▸ **The tasks**:
1. Please answer these questions about the article on reactions to George Pell's conviction below, one answer per line, marked the same way:
(a) Who is the Archbishop of Melbourne?
(b) Which two newspapers are described as running campaigns about Justice Weinberg's dissenting judgment?
(c) In which publication did the author hoping the Pope would keep Pell as a cardinal write?
2. List every person named in the body of the article on reactions to George Pell's conviction, not counting the image caption.

====== Extract

Cardinal George Pell at Melbourne's County Court (Image: AAP/David Crosling)

The Archbishop of Melbourne, Peter Comensoli, believes that George Pell is innocent. He also believes that Pell’s victim is telling the truth. His solution for this contradiction is the obvious one: the victim identified the wrong rapist. Not even Pell’s defence lawyers had tried that one on; there weren’t a lot of 190cm archbishops trolling around St Patrick’s Cathedral in 1996-7.

It’s laughable, yes, in the same way as is Andrew Bolt’s complete loss of faith in our legal system. As are the campaigns seemingly being waged by The Sydney Morning Herald and The Australian to convince us that the dissenting judgment of Justice Weinberg in Pell’s appeal is the only one that matters and, of itself, a sufficient basis for the High Court to step in and declare the cardinal a martyr.

We are immersed fully in the Upside Down: where the rule of law is defended by lefties, and the conservatives threaten to burn the entire temple of justice to the ground if their hero is not absolved and reinstated to stain-free eminence.

I’m taken to this conclusion by an article in the conservative chronicle Quadrant, where the author expresses his hope “that the Pope, whatever happens, will keep Pell frocked and as a cardinal”. “Secular justice has gone badly off the rails. The Church should form its own view independently and act accordingly. It wouldn’t be the first time in history that a cleric has been unjustly imprisoned. I believe Saint Peter spent some time there.”

It’s true that Saint Peter was imprisoned by the Romans (and crucified) — although that wasn’t for raping a choir boy. But the point of interest is the rejection of “secular justice”.

This rush to condemn, not the convicted paedophile but the criminal justice system that convicted him, transcends rationality to such a monstrous extent that it clearly reflects something much more significant than George Pell’s personal credibility. Sure, some people may find themselves incapable of believing him guilty, but here we have a large part of the institutional establishment going out on the weirdest limb imaginable (it bears repeating: defending a convicted paedophile) because they cannot abide this single declaration of guilt in a system that produces thousands of them every year.

If you hadn’t noticed already, the Pell reaction demonstrates that Australia is descending into full-blown Trumpishness. It was obvious when Trump was elected that his real accomplishment was to convince so many people to switch off their left brains and vote exclusively with their feelings; mostly, of loss and resentment.

============
====== Provided material

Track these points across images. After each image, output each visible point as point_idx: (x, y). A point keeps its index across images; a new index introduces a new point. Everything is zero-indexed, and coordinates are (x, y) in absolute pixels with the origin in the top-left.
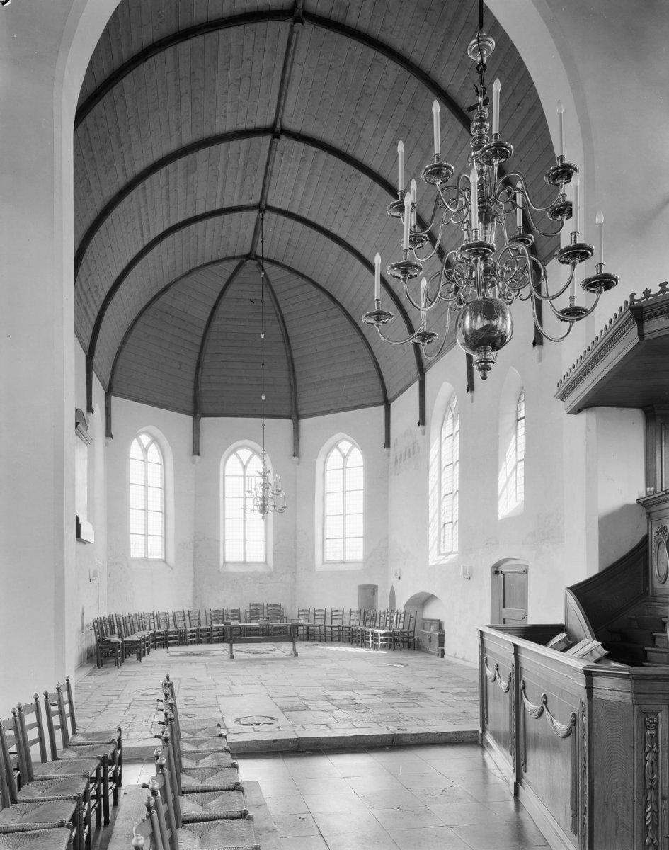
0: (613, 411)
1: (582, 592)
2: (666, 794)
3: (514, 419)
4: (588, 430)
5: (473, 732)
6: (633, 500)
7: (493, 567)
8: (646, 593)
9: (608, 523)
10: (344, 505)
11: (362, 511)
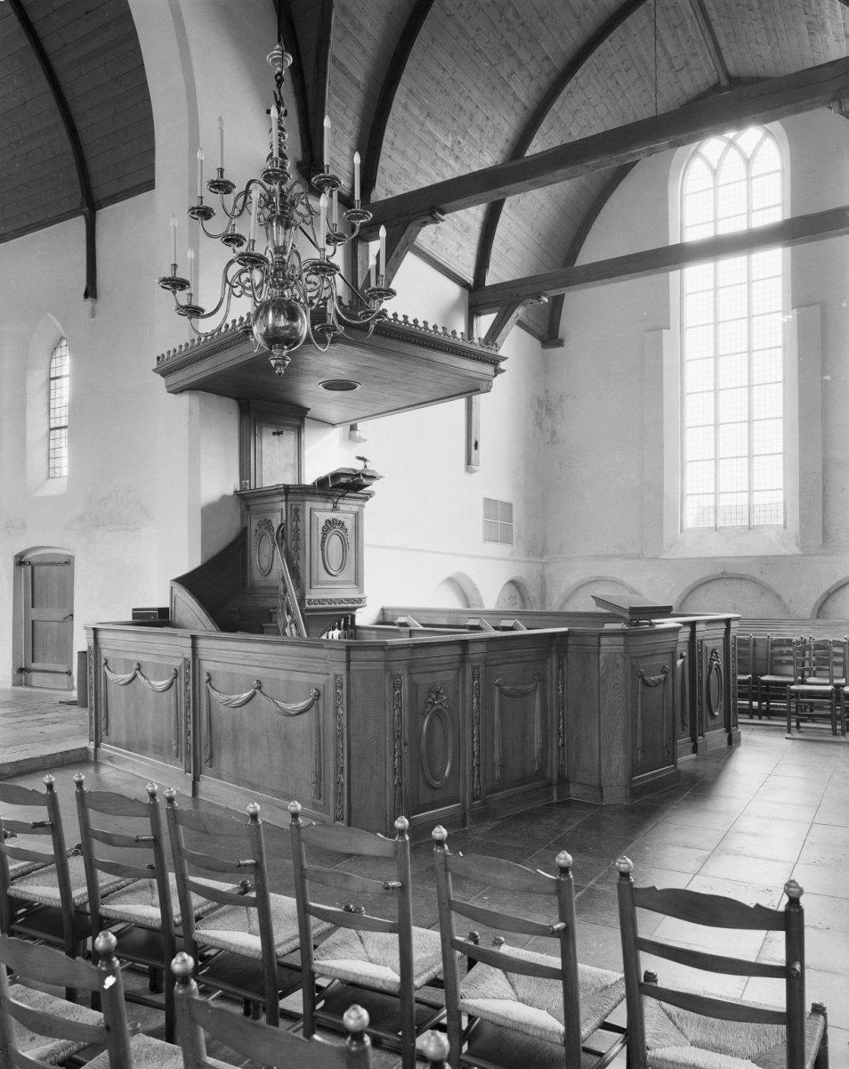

============

▸ **Solved problems**:
1.
(a) Peter Comensoli
(b) The Sydney Morning Herald and The Australian
(c) Quadrant

2.
George Pell
Peter Comensoli
Andrew Bolt
Justice Weinberg
Saint Peter
Trump